→ **WHAT YOU HAVE TO DO**
The lines from the one holding "observability as a first-class capability." to the end of the records below, exactly as written, are the only thing to return.

Extracted page text data
--- START ---

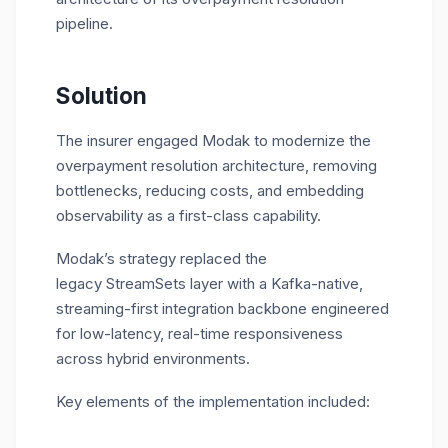
pipeline.
Solution
The insurer engaged Modak to modernize the
overpayment resolution architecture, removing
bottlenecks, reducing costs, and embedding
observability as a first-class capability.
Modak’s strategy replaced the
legacy StreamSets layer with a Kafka-native,
streaming-first integration backbone engineered
for low-latency, real-time responsiveness
across hybrid environments.
Key elements of the implementation included:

--- END ---

→ **TASK RESPONSE**
observability as a first-class capability.
Modak’s strategy replaced the
legacy StreamSets layer with a Kafka-native,
streaming-first integration backbone engineered
for low-latency, real-time responsiveness
across hybrid environments.
Key elements of the implementation included:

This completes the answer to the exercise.